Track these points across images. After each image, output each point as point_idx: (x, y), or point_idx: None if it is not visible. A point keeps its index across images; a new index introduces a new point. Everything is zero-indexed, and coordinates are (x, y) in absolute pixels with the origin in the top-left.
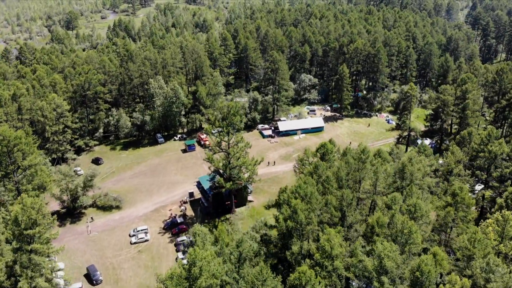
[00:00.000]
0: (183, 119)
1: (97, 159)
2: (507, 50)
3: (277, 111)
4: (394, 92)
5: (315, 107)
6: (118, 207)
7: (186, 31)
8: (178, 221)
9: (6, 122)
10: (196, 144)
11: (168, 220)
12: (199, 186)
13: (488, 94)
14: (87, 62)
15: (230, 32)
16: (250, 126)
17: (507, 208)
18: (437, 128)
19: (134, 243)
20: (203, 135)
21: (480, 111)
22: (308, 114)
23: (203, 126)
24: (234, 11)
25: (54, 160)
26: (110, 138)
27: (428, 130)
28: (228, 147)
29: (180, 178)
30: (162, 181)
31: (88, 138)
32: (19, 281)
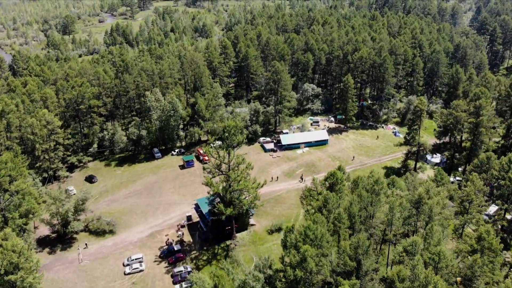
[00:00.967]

==

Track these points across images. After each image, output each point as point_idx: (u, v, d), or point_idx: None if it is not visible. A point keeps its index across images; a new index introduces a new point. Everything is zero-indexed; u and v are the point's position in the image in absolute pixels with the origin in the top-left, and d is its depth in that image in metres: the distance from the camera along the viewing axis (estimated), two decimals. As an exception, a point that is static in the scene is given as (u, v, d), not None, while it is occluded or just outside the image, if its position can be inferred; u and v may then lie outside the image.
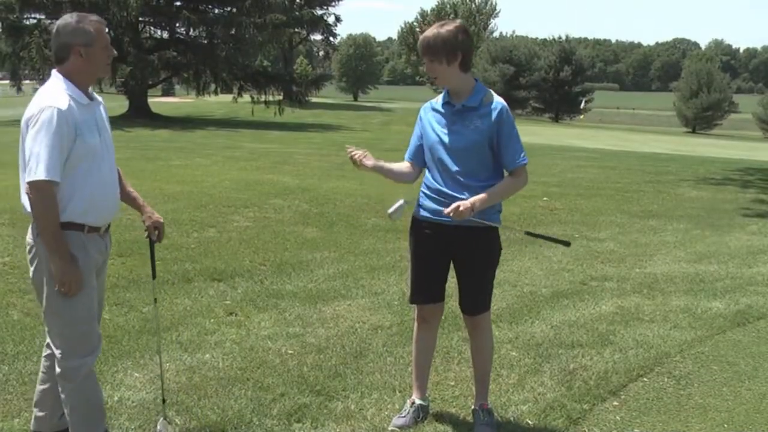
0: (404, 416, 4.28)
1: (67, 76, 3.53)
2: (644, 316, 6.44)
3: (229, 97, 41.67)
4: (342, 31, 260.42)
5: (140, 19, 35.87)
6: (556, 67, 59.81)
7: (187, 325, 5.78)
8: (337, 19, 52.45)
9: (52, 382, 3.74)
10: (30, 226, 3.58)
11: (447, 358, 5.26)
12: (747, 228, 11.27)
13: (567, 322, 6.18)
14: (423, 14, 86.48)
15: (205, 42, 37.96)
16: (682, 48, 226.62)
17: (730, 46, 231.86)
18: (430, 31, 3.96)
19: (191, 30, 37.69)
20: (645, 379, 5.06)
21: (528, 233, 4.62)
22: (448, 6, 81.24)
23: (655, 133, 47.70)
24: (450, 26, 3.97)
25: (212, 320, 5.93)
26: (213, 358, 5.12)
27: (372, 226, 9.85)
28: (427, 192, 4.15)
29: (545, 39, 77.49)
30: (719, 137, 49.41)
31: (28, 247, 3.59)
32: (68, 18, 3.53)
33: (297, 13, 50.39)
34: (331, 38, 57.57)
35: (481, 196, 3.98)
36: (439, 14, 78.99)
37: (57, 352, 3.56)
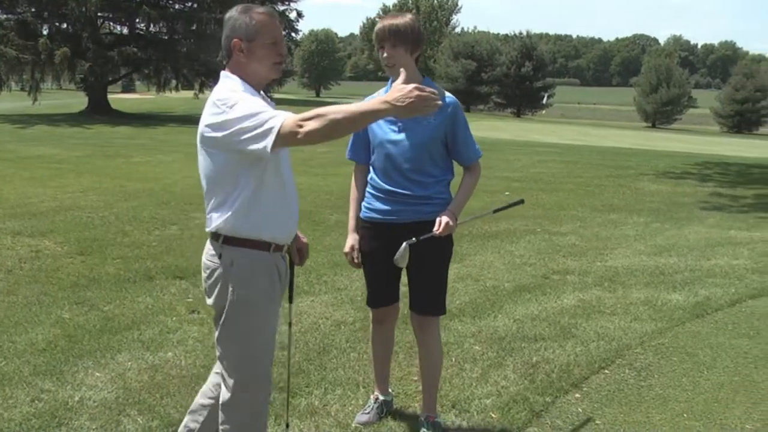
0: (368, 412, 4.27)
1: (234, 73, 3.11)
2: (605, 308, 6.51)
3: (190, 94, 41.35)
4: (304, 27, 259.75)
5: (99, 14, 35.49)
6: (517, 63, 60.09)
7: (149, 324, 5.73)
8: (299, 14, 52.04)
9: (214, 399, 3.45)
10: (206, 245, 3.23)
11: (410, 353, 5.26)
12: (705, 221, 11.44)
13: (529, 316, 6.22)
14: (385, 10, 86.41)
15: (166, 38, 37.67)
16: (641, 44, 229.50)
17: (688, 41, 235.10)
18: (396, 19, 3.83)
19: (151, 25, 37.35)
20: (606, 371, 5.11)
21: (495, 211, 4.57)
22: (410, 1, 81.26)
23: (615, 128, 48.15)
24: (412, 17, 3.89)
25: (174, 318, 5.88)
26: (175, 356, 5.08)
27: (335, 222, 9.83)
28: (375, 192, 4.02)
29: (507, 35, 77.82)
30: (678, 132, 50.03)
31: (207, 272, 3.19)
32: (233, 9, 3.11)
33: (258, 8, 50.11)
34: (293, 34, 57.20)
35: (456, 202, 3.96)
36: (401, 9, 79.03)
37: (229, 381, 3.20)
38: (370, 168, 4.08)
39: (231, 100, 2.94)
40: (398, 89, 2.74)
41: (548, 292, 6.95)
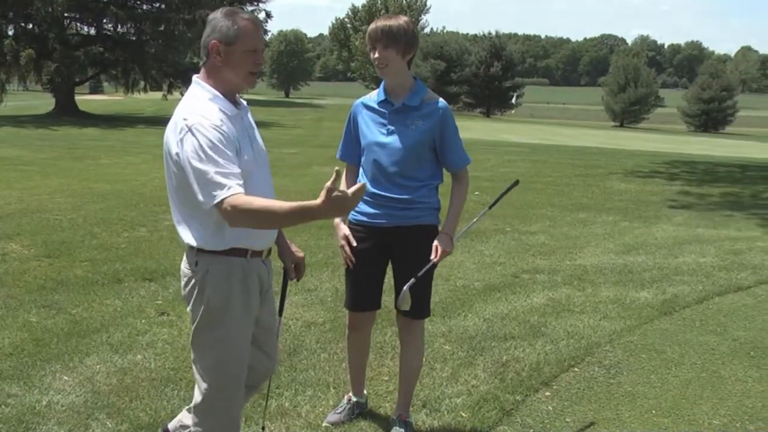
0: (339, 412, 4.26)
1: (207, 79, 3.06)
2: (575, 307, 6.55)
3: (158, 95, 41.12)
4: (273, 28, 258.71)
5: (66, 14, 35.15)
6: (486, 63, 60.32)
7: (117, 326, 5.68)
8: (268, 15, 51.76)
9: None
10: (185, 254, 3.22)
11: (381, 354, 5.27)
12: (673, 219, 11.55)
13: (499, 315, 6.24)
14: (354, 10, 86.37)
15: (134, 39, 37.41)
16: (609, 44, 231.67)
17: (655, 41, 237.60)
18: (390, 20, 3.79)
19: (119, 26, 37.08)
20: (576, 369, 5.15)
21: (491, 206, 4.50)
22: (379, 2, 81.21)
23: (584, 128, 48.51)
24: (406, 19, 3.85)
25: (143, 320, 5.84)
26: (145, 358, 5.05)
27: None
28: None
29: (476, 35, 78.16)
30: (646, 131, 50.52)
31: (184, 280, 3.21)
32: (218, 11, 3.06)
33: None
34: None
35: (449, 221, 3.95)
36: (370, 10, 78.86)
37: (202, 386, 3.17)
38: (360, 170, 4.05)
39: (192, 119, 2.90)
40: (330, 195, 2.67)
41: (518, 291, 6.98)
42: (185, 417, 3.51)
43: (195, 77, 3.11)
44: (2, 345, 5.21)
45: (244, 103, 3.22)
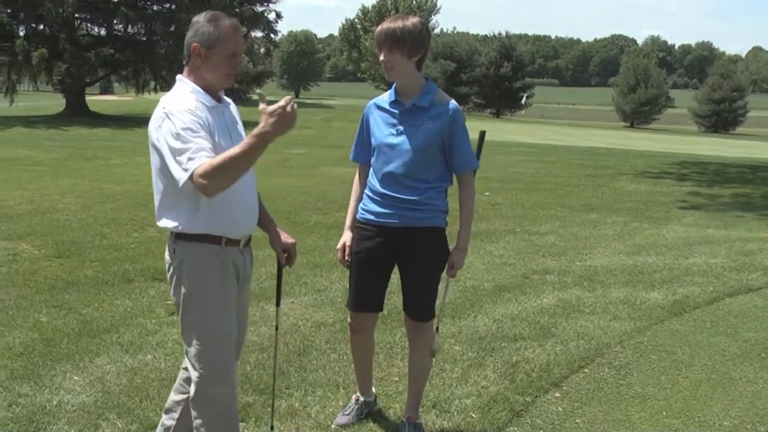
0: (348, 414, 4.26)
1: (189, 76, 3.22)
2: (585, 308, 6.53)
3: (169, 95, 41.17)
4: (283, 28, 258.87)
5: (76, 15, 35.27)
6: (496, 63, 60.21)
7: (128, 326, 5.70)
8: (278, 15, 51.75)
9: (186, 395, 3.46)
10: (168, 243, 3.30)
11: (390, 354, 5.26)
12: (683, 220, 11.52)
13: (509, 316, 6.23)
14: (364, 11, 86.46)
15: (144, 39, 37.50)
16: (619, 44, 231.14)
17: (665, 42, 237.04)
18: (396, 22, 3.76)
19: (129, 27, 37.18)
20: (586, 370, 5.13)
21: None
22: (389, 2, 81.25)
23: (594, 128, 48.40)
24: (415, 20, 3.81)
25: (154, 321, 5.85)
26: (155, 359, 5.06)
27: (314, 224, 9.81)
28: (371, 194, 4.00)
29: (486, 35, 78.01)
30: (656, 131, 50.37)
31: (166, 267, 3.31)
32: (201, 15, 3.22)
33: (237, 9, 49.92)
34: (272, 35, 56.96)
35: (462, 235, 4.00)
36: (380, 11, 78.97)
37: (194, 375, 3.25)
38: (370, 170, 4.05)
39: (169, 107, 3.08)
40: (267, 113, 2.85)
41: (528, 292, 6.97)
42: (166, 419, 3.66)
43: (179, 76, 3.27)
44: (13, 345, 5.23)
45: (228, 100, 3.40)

--

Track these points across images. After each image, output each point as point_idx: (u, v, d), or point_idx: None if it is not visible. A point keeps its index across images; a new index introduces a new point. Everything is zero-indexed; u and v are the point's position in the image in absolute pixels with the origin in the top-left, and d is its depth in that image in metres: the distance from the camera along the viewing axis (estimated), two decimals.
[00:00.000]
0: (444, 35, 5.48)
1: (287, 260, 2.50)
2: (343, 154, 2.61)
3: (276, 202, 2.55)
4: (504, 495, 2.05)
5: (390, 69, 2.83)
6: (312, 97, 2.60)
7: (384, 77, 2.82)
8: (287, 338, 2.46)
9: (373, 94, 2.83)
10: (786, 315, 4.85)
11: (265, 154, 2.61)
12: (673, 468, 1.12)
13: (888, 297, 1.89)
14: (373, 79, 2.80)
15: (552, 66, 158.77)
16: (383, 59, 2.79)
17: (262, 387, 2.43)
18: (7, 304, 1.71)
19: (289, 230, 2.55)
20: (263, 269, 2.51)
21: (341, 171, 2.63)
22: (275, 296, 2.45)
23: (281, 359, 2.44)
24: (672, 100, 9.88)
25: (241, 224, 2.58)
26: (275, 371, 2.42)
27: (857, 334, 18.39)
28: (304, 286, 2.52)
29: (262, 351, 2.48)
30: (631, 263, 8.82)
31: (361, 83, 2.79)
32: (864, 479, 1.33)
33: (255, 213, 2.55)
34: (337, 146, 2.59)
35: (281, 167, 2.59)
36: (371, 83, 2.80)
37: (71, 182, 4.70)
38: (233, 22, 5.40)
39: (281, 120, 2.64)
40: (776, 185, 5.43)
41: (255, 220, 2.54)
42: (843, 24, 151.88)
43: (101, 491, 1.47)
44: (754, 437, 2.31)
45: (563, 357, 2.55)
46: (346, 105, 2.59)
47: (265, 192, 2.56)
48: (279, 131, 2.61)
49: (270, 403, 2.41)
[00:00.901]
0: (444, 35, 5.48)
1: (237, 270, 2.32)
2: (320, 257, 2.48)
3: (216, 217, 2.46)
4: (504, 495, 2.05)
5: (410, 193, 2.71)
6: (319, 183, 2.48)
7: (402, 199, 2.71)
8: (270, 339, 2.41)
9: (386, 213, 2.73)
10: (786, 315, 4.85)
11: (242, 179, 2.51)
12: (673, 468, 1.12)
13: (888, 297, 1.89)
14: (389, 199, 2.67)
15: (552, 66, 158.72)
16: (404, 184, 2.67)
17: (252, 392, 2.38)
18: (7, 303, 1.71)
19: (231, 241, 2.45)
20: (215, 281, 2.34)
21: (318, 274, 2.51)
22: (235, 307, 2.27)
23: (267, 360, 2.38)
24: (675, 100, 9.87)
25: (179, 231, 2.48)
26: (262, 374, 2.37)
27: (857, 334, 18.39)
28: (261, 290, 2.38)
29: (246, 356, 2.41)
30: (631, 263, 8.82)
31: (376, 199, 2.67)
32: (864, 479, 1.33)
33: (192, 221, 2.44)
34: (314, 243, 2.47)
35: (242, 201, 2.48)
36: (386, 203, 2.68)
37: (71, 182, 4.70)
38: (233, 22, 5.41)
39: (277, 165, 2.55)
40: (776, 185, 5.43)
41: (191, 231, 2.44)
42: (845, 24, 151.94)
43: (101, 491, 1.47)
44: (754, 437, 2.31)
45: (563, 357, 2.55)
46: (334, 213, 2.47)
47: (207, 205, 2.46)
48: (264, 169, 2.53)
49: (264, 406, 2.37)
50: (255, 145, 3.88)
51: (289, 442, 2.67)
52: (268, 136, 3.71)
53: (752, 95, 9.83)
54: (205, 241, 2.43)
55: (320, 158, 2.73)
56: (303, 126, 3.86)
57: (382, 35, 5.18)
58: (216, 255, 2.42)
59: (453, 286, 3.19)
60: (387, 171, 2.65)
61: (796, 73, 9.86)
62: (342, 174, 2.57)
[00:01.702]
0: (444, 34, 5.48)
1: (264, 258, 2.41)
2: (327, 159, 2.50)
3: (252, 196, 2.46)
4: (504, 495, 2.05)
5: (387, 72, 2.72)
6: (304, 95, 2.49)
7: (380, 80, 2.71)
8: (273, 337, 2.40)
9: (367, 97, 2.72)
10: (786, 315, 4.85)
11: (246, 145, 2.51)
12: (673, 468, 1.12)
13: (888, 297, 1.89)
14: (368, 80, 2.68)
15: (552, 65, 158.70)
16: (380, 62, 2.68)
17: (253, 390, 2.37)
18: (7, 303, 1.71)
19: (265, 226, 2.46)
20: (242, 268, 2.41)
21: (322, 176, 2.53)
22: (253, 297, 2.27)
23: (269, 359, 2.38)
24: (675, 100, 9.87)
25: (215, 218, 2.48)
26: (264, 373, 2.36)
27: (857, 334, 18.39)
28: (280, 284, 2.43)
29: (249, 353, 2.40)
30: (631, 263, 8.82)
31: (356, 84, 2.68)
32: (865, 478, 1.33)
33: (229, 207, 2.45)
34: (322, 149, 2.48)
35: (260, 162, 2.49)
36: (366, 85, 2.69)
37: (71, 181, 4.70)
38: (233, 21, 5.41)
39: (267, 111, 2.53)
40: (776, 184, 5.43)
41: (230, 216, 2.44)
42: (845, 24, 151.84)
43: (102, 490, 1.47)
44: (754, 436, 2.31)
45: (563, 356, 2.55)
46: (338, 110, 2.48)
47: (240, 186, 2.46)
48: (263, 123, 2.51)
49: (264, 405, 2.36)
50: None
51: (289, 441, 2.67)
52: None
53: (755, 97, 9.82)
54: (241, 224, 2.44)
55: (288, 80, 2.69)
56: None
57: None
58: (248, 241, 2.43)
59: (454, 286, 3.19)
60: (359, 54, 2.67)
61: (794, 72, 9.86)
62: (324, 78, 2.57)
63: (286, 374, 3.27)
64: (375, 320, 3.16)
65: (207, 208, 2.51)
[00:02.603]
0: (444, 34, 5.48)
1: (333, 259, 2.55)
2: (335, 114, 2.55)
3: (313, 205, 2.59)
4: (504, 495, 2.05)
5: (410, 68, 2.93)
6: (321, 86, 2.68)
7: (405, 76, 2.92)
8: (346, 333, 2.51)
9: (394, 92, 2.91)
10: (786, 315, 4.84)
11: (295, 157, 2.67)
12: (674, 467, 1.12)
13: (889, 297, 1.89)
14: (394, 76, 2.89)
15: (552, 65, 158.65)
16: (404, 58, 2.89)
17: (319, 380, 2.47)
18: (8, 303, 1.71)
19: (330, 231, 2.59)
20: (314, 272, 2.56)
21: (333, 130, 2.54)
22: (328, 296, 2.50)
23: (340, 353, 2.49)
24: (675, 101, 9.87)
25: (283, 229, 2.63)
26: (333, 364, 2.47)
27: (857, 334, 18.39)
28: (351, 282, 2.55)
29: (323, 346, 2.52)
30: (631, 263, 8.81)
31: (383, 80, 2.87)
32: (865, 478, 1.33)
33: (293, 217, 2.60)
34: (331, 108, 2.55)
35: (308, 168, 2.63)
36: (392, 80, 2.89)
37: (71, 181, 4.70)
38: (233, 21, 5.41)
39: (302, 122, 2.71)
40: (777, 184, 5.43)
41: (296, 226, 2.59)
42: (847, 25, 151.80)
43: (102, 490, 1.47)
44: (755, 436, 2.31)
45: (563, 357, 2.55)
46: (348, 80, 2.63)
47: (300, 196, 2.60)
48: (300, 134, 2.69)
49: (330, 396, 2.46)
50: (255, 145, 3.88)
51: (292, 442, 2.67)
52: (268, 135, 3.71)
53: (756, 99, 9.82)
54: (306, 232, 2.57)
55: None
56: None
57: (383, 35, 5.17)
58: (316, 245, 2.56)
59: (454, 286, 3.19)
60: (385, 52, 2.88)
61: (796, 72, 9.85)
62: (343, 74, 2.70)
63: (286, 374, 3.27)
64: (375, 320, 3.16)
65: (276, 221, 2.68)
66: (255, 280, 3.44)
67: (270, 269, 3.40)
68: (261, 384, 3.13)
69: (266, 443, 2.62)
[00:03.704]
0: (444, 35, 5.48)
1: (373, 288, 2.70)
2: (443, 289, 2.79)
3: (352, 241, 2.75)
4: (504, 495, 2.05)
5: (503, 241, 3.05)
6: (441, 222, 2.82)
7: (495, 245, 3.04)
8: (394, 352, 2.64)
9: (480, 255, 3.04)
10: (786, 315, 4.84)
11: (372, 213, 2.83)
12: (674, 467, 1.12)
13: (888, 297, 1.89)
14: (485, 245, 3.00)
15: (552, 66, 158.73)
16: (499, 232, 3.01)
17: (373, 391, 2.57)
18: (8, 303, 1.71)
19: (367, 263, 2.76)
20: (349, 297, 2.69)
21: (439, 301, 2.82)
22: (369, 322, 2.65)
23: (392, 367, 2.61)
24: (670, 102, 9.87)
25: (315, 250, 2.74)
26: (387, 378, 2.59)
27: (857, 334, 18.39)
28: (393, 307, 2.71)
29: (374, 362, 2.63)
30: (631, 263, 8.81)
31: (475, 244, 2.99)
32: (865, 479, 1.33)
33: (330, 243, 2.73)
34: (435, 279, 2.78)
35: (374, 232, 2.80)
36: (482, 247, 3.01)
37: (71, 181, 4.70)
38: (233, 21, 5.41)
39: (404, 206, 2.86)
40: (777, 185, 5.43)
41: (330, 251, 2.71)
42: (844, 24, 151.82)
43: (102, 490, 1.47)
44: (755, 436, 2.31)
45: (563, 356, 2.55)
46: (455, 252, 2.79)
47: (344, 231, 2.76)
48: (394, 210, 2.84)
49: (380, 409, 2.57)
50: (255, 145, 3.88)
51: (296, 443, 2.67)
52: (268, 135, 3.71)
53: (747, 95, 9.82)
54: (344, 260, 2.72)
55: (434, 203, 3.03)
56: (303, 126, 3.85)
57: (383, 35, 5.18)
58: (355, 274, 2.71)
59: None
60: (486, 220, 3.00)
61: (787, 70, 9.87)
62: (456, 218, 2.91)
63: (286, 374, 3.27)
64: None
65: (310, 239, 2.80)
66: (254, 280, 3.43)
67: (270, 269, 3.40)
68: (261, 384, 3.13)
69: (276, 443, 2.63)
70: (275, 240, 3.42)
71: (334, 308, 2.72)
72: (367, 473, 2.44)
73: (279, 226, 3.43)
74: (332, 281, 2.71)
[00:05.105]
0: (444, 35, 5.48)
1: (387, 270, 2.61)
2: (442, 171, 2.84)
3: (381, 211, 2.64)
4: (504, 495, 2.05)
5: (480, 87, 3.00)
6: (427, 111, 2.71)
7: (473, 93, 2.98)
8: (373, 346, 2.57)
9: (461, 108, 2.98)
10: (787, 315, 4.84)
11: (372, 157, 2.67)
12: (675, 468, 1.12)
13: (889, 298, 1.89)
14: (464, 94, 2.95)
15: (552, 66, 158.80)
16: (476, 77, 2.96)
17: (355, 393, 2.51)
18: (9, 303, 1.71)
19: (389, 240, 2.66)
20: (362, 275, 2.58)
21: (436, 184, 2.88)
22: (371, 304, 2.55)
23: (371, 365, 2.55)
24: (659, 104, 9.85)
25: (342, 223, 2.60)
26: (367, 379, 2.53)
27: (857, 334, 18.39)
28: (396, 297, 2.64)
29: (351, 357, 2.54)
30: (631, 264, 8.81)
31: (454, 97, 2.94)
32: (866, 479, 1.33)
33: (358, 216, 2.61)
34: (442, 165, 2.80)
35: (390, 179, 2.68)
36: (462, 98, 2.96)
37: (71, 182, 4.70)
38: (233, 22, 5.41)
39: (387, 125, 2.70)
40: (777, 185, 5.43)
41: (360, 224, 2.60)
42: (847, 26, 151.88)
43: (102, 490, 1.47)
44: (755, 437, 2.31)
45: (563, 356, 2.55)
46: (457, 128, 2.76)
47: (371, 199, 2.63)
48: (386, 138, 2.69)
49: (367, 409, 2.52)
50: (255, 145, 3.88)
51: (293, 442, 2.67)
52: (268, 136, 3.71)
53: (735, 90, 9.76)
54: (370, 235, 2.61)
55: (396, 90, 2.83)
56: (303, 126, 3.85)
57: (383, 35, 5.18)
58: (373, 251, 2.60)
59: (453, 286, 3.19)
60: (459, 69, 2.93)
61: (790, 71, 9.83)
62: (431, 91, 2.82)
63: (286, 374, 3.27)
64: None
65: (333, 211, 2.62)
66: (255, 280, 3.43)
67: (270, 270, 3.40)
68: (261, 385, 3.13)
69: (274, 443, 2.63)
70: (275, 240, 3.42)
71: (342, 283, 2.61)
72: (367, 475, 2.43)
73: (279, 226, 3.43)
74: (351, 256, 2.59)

> **WORK TO BE COMPLETED**:
Above, find the line holding "in the top-left." and the line holding "[00:00.967]". Print exactly those two lines and every line between them, but no pictures.

> **PROBLEM SOLUTION**:
Track these points across images. After each image, output each point as point_idx: (x, y), or point_idx: None if it is not visible. A point keeps its index across images; a new index introduces a new point. Everything is zero-indexed, and coordinates are (x, y) in absolute pixels with the origin in the top-left.
[00:00.000]
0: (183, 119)
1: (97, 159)
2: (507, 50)
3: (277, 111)
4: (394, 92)
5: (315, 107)
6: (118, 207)
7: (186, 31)
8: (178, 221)
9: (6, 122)
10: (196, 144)
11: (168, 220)
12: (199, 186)
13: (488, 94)
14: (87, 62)
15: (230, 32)
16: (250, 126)
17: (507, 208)
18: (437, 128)
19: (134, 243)
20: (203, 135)
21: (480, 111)
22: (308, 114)
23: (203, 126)
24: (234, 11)
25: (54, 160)
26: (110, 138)
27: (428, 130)
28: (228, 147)
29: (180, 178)
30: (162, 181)
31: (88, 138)
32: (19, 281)
[00:00.967]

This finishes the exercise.